#### [Study material]
──────────────────────────────

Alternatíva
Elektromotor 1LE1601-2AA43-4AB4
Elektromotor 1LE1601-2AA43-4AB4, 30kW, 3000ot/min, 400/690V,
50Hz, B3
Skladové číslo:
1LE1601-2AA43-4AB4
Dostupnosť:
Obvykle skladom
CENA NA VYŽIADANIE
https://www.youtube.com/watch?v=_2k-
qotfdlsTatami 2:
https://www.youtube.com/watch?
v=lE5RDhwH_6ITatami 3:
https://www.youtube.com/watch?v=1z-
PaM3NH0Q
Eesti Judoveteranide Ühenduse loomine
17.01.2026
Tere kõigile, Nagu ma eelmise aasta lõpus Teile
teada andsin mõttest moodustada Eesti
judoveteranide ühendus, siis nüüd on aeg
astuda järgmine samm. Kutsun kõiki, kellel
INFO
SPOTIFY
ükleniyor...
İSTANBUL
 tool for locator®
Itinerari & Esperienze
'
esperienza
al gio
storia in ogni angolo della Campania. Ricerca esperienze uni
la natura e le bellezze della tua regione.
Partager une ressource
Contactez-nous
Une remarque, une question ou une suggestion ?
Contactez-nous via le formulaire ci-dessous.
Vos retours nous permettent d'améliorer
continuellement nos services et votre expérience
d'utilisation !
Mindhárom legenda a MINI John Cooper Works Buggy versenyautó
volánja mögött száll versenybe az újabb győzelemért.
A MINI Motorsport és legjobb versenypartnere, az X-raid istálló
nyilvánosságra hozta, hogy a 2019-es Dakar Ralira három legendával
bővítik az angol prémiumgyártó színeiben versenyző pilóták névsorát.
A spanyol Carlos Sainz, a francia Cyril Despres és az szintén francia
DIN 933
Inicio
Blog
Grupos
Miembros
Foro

──────────────────────────────

Starting at the first line of the records and ending with the line that contains "Eesti Judoveteranide Ühenduse loomine", format those lines as a JSON list of strings, one string per line, with blank lines omitted.

[
  "Alternatíva",
  "Elektromotor 1LE1601-2AA43-4AB4",
  "Elektromotor 1LE1601-2AA43-4AB4, 30kW, 3000ot/min, 400/690V,",
  "50Hz, B3",
  "Skladové číslo:",
  "1LE1601-2AA43-4AB4",
  "Dostupnosť:",
  "Obvykle skladom",
  "CENA NA VYŽIADANIE",
  "https://www.youtube.com/watch?v=_2k-",
  "qotfdlsTatami 2:",
  "https://www.youtube.com/watch?",
  "v=lE5RDhwH_6ITatami 3:",
  "https://www.youtube.com/watch?v=1z-",
  "PaM3NH0Q",
  "Eesti Judoveteranide Ühenduse loomine"
]